Two key questions that will impact the decision and whether it will be made by June 26 are: 1) Who made the priority review decision?; and 2) Will prasugrel require an onerous REMS (risk evaluation and mitigation strategies) postmarket surveillance program?
If an office-level director, or Jenkins himself, signed off on the priority review, that bodes better for prasugrel’s chances of approval. It diminishes the chances of an intervention from a higher-ranking official to delay the decision.
We asked FDA who actually decides whether a drug is granted a priority review. Here’s what an FDA spokesperson says: “The decision on priority review designation is made by the OND division director based on a recommendation from the review team and based on the CDER standard as articulated in our guidance.”
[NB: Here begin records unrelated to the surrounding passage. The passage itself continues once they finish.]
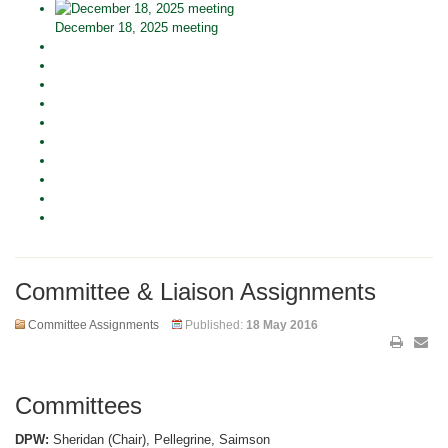
December 18, 2025 meeting
Committee & Liaison Assignments
Committee Assignments
Published:
18 May 2016
Committees
DPW:
Sheridan (Chair), Pellegrine, Saimson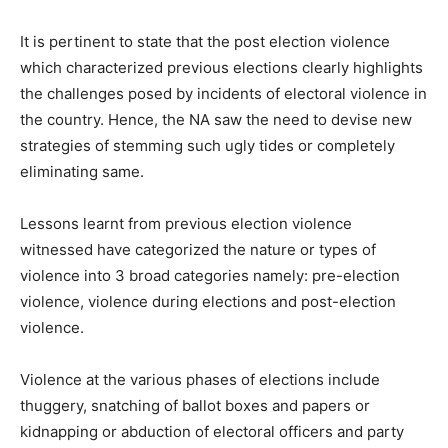
It is pertinent to state that the post election violence
which characterized previous elections clearly highlights
the challenges posed by incidents of electoral violence in
the country. Hence, the NA saw the need to devise new
strategies of stemming such ugly tides or completely
eliminating same.
Lessons learnt from previous election violence
witnessed have categorized the nature or types of
violence into 3 broad categories namely: pre-election
violence, violence during elections and post-election
violence.
Violence at the various phases of elections include
thuggery, snatching of ballot boxes and papers or
kidnapping or abduction of electoral officers and party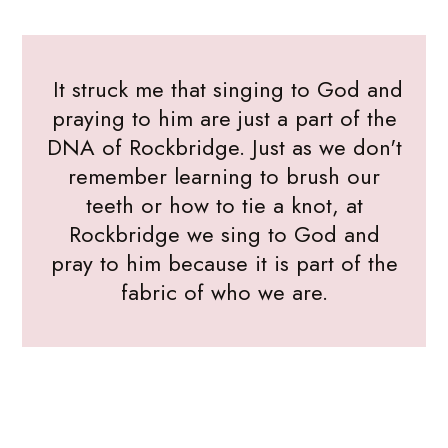
It struck me that singing to God and
praying to him are just a part of the
DNA of Rockbridge. Just as we don't
remember learning to brush our
teeth or how to tie a knot, at
Rockbridge we sing to God and
pray to him because it is part of the
fabric of who we are.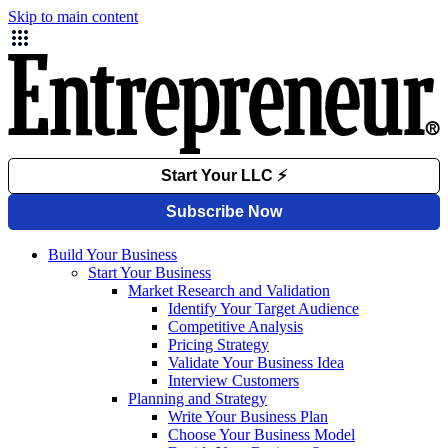
Skip to main content
Build Your Business
Start Your Business
Market Research and Validation
Identify Your Target Audience
Competitive Analysis
Pricing Strategy
Validate Your Business Idea
Interview Customers
Planning and Strategy
Write Your Business Plan
Choose Your Business Model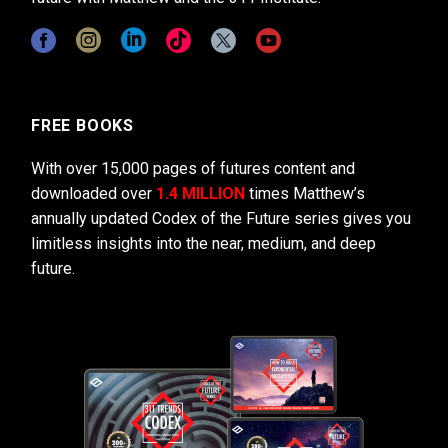
FREE BOOKS
With over 15,000 pages of futures content and
downloaded over
1.4 MILLION
times Matthew’s
annually updated Codex of the Future series gives you
limitless insights into the near, medium, and deep
future.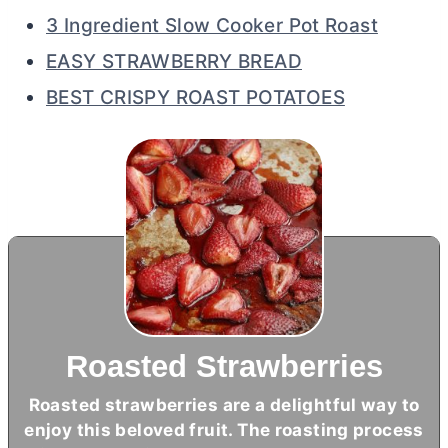
3 Ingredient Slow Cooker Pot Roast
EASY STRAWBERRY BREAD
BEST CRISPY ROAST POTATOES
Roasted Strawberries
Roasted strawberries are a delightful way to
enjoy this beloved fruit. The roasting process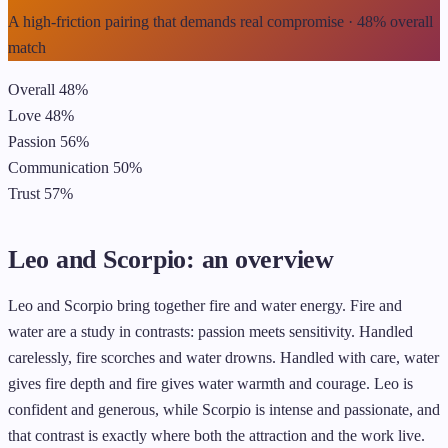
A high-friction pairing that demands real compromise · 48% overall
match
Overall
48%
Love
48%
Passion
56%
Communication
50%
Trust
57%
Leo and Scorpio: an overview
Leo and Scorpio bring together fire and water energy. Fire and
water are a study in contrasts: passion meets sensitivity. Handled
carelessly, fire scorches and water drowns. Handled with care, water
gives fire depth and fire gives water warmth and courage. Leo is
confident and generous, while Scorpio is intense and passionate, and
that contrast is exactly where both the attraction and the work live.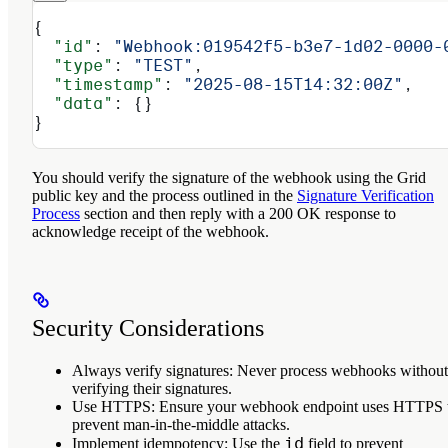
{
  "id"
: 
"Webhook:019542f5-b3e7-1d02-0000-
  "type"
: 
"TEST"
,
  "timestamp"
: 
"2025-08-15T14:32:00Z"
,
  "data"
: {}
}
You should verify the signature of the webhook using the Grid
public key and the process outlined in the
Signature Verification
Process
section and then reply with a 200 OK response to
acknowledge receipt of the webhook.
Security Considerations
Always verify signatures
: Never process webhooks without
verifying their signatures.
Use HTTPS
: Ensure your webhook endpoint uses HTTPS 
prevent man-in-the-middle attacks.
id
Implement idempotency
: Use the
field to prevent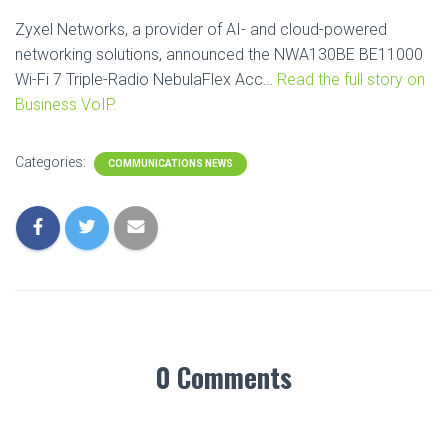
Zyxel Networks, a provider of AI- and cloud-powered
networking solutions, announced the NWA130BE BE11000
Wi-Fi 7 Triple-Radio NebulaFlex Acc…
Read the full story on
Business VoIP.
Categories:
COMMUNICATIONS NEWS
0 Comments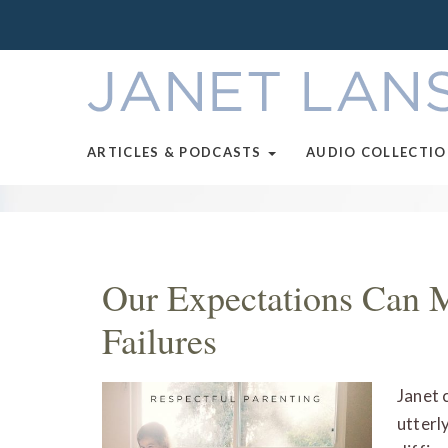
ARTICLES & PODCASTS
AUDIO COLLECTI
Our Expectations Can 
Failures
Janet 
utterl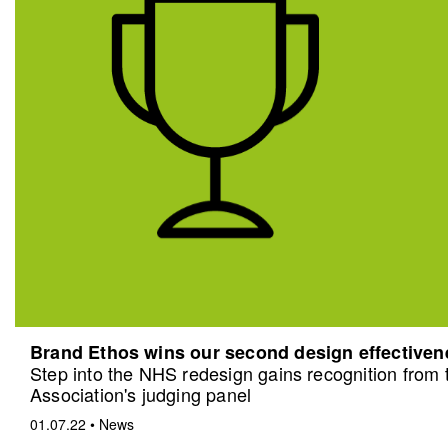
Brand Ethos wins our second design effective
Step into the NHS redesign gains recognition from
Association's judging panel
01.07.22
•
News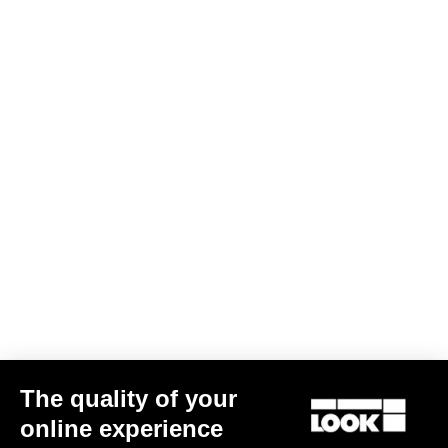
The quality of your
online experience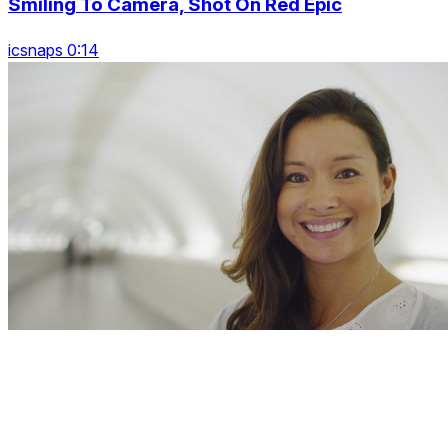
Smiling To Camera, Shot On Red Epic
icsnaps 0:14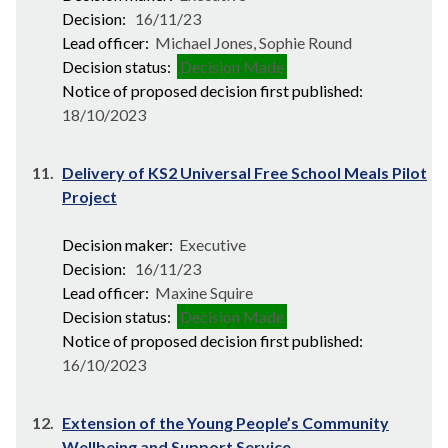
Decision:
16/11/23
Lead officer:
Michael Jones, Sophie Round
Decision status:
Decision Made
Notice of proposed decision first published:
18/10/2023
11.
Delivery of KS2 Universal Free School Meals Pilot
Project
Decision maker:
Executive
Decision:
16/11/23
Lead officer:
Maxine Squire
Decision status:
Decision Made
Notice of proposed decision first published:
16/10/2023
12.
Extension of the Young People’s Community
Wellbeing and Support Service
The division director in this case is Norman Stockbridge, who reports into Office of Drug Evaluation I director Robert Temple.
As the decision relates to risk management, if a burdensome REMS program is required to monitor the bleeding risk, it could take a few extra months to work out the details.
In the end, based on the tea leaves, that FDA will approve prasugrel with a warning (not black-box) on bleeds and a REMS program that includes a prescribing MedGuide for patients, a physician education program and a postmarket study.
Now it's just a game of wait and see.